WORK TO BE COMPLETED:
Each entry has to be reproduced in full, exactly as given.

(Beginning of DATA SUPPLIED)

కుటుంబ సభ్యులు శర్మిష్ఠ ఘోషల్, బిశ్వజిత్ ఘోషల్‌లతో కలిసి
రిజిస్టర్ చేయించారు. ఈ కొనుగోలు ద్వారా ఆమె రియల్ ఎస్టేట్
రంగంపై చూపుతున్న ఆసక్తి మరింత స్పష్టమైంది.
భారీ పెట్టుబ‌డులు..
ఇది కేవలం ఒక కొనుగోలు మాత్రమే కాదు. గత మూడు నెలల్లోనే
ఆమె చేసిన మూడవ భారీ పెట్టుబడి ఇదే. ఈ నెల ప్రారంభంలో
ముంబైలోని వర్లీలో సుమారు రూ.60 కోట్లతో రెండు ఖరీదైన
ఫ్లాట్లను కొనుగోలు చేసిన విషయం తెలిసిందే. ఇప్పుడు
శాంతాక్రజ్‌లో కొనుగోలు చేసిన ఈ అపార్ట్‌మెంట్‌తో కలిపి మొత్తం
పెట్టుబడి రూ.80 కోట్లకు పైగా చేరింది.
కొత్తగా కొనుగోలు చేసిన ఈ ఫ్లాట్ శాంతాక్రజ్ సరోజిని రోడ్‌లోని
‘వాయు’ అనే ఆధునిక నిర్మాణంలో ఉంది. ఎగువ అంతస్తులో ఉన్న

(End of DATA SUPPLIED)

SOLUTION FOR THIS PROBLEM:
కుటుంబ సభ్యులు శర్మిష్ఠ ఘోషల్, బిశ్వజిత్ ఘోషల్‌లతో కలిసి
రిజిస్టర్ చేయించారు. ఈ కొనుగోలు ద్వారా ఆమె రియల్ ఎస్టేట్
రంగంపై చూపుతున్న ఆసక్తి మరింత స్పష్టమైంది.
భారీ పెట్టుబ‌డులు..
ఇది కేవలం ఒక కొనుగోలు మాత్రమే కాదు. గత మూడు నెలల్లోనే
ఆమె చేసిన మూడవ భారీ పెట్టుబడి ఇదే. ఈ నెల ప్రారంభంలో
ముంబైలోని వర్లీలో సుమారు రూ.60 కోట్లతో రెండు ఖరీదైన
ఫ్లాట్లను కొనుగోలు చేసిన విషయం తెలిసిందే. ఇప్పుడు
శాంతాక్రజ్‌లో కొనుగోలు చేసిన ఈ అపార్ట్‌మెంట్‌తో కలిపి మొత్తం
పెట్టుబడి రూ.80 కోట్లకు పైగా చేరింది.
కొత్తగా కొనుగోలు చేసిన ఈ ఫ్లాట్ శాంతాక్రజ్ సరోజిని రోడ్‌లోని
‘వాయు’ అనే ఆధునిక నిర్మాణంలో ఉంది. ఎగువ అంతస్తులో ఉన్న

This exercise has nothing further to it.